### EXERCISE A
Extract each line of the entries below that contains the word "meow", treating uppercase and lowercase as distinct, and copy those lines.

## Stream: graph theory

### Topic: maximal paths via zorn?

#### Alena Gusakov (Aug 12 2020 at 19:34):

Question: I want to prove that, in any given graph G over vertex set V, there exists a path of maximum length. The way I want to prove it is, since path.length maps to ℕ, I want to try to use Zorn's lemma to show that there is a maximum

import .basic

universes u
variables {V : Type u}

namespace simple_graph
variables (G : simple_graph V)

/-- Morally, a path is an alternating list of vertices and edges,
with incidences between adjacent objects -/
@[ext] structure path :=
(head : V)
(tail : list V)
(edges : list G.E)
(length_eq : edges.length = tail.length)
(adj : ∀ (n : ℕ) (hn : n < edges.length),
let u := (list.cons head tail).nth_le n (by { simp; omega }) in
let v := (list.cons head tail).nth_le (n + 1) (by { simp, cc }) in
u ≠ v ∧ u ∈ edges.nth_le n hn ∧ v ∈ edges.nth_le n hn)

namespace path
variables {G}
variables (p : G.path)

/-- The ordered list of all vertices in p, starting at p.head and ending at p.sink. -/
def vertices : list V := p.head :: p.tail

/-- The number of edges in p. -/
def length : ℕ := p.tail.length
-- should probably make sure this doesn't become a problem if we run into infinite graphs?

variables {p}

/-- p.vertex_mem v holds if v is a vertex along path p. -/
def vertex_mem (v : V) (p : G.path) : Prop := v ∈ p.vertices
instance has_mem_vertices : has_mem V G.path :=
{ mem := vertex_mem }
variables (p)

### EXERCISE DATA
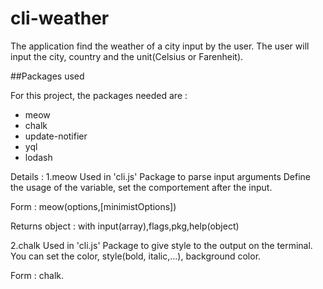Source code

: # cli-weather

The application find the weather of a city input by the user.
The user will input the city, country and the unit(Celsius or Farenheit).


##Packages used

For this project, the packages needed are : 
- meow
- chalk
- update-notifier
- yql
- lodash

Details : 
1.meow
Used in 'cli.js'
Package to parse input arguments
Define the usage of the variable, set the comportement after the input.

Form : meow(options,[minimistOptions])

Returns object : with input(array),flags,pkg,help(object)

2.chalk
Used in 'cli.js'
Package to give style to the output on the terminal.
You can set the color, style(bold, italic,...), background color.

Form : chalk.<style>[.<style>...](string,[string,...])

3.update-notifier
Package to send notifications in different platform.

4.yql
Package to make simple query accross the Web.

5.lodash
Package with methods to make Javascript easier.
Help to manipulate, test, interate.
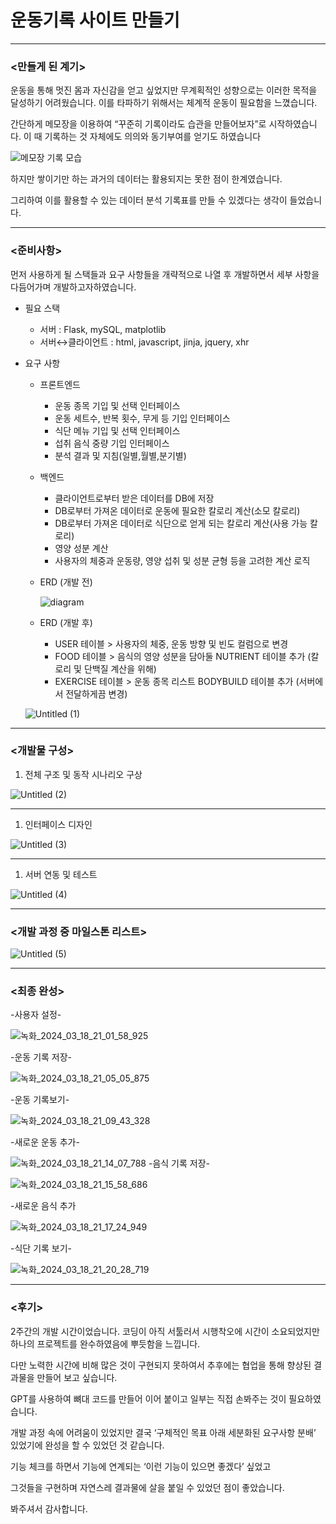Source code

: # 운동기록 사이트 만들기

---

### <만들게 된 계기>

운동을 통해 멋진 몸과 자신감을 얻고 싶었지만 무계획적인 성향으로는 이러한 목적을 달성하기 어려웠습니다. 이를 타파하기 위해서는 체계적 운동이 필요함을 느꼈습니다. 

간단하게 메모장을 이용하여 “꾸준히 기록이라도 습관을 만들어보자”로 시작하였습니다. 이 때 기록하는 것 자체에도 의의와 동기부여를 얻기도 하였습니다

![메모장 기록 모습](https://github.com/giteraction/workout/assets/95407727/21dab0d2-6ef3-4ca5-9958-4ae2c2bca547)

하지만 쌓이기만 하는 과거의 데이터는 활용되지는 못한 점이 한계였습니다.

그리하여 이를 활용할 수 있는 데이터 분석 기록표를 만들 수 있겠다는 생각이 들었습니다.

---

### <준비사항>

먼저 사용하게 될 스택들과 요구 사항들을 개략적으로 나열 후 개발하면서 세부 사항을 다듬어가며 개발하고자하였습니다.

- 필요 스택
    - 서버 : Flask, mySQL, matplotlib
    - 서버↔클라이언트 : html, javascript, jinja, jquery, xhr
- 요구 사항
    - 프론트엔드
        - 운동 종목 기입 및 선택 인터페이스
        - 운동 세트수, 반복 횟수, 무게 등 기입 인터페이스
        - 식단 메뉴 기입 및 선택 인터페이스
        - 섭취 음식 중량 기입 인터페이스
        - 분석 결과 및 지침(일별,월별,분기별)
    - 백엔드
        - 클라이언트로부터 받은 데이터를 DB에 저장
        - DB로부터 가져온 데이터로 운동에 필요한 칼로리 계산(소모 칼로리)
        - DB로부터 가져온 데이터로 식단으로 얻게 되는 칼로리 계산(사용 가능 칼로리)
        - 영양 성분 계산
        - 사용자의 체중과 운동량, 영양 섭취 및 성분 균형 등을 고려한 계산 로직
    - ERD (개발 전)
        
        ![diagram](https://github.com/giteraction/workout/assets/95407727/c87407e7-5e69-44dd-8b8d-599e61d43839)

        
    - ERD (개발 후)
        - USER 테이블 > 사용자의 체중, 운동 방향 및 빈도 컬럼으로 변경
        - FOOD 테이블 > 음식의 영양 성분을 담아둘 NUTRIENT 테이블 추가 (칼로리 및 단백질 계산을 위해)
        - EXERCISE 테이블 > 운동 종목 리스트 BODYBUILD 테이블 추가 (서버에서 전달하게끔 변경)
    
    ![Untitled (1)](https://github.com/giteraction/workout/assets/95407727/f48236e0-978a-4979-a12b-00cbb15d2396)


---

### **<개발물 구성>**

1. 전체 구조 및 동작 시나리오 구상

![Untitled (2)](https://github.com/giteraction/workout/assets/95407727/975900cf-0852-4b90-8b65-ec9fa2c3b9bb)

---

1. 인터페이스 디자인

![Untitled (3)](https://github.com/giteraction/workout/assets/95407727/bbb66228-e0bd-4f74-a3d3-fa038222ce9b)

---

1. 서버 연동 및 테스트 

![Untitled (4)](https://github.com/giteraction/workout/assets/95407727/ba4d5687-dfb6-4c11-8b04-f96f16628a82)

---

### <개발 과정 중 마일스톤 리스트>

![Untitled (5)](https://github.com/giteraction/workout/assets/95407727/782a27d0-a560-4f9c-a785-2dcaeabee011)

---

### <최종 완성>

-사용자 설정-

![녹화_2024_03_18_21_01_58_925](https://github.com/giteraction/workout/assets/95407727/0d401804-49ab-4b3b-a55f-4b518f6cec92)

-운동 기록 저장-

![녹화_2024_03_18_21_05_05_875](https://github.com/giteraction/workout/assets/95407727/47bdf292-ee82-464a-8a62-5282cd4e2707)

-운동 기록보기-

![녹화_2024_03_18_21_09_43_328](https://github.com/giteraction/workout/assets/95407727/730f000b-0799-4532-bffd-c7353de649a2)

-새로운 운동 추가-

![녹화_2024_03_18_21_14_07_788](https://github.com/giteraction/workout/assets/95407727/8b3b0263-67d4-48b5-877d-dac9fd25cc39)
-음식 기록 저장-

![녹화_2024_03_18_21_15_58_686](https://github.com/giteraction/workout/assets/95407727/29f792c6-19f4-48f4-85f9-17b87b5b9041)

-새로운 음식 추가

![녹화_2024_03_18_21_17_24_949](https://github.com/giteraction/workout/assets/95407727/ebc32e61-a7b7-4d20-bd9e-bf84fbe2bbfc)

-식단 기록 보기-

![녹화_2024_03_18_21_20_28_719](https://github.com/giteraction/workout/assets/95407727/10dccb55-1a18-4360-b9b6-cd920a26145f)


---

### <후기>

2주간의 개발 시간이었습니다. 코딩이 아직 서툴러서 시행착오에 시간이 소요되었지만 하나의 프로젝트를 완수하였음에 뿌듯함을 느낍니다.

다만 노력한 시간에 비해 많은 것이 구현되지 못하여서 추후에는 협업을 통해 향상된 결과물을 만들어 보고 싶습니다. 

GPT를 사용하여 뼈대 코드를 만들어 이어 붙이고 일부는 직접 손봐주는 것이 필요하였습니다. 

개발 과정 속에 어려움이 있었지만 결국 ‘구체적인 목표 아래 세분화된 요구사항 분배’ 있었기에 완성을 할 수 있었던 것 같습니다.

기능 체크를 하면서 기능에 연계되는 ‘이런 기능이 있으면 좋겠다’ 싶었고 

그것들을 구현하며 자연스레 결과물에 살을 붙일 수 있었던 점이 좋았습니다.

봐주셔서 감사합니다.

### EXERCISE B
Carry on the thread about maximal paths in graphs from the point where it stops.

### ANSWER SPACE A
- meow
1.meow
Form : meow(options,[minimistOptions])

### ANSWER SPACE B
/-- The empty path based at vertex v. -/
@[simps]
def empty (G : simple_graph V) (v : V) : G.path :=
{ head := v,
tail := list.nil,
edges := list.nil,
length_eq := rfl,
adj := by rintros _ ⟨_⟩ }

instance [inhabited V] : inhabited G.path := { default := empty G (arbitrary V) }

@[simp]
lemma empty_length (v : V) : (empty G v).length = 0 := by refl

/-- p.is_tour if p has no repeated vertices. -/
def is_tour : Prop := list.nodup p.vertices
-- maybe prove that is_tour → is_trail

/-- p.is_maximum if the length of p is greater than or equal to the length of every other path. -/
def is_maximum : Prop := p.is_tour ∧ ∀ (q : path G), q.length ≤ p.length

/- there exists a path, path.is_tour, s.t. path.is_maximal -/
-- CR : can be generalized to infinite graphs
lemma fin_max_tour [fintype V] [inhabited V]: ∃ (p : path G), p.is_maximum :=
begin

sorry,
end

end path

end simple_graph


#### Alena Gusakov (Aug 12 2020 at 19:35):

So this mwe is as minimal as it gets I think, as long as your definition of simple_graph isn't too far off from the one I'm using it should be fine

#### Aaron Anderson (Aug 12 2020 at 19:39):

Hopefully you don't need anything as powerful as Zorn.

#### Aaron Anderson (Aug 12 2020 at 19:40):

is_maximum is only based on the ranking by length, so I would look at the set of naturals that are the length of some path.

#### Alena Gusakov (Aug 12 2020 at 19:40):

I sort of suspect I might :/ I think the proof of a maximum path needs to build on the existence of maximal paths (i.e. local maximum)

#### Alena Gusakov (Aug 12 2020 at 19:41):

My question is, how do I obtain that set exactly?

#### Alena Gusakov (Aug 12 2020 at 19:43):

I have the map into the naturals, it's just length, but I'm struggling to phrase the fact that there is some path that maps to the greatest number

#### Aaron Anderson (Aug 12 2020 at 19:43):

one approach would be {n : ℕ | ∃ (p : G.path), p.length = n}

#### Aaron Anderson (Aug 12 2020 at 19:43):

but I think also you could use the image API

#### Aaron Anderson (Aug 12 2020 at 19:44):

and say something like (length : G.path → ℕ) '' set.univ

#### Aaron Anderson (Aug 12 2020 at 19:45):

Either way, your goal is to show that set is finite/bounded. Then there should be a lemma somewhere that says it has a maximum.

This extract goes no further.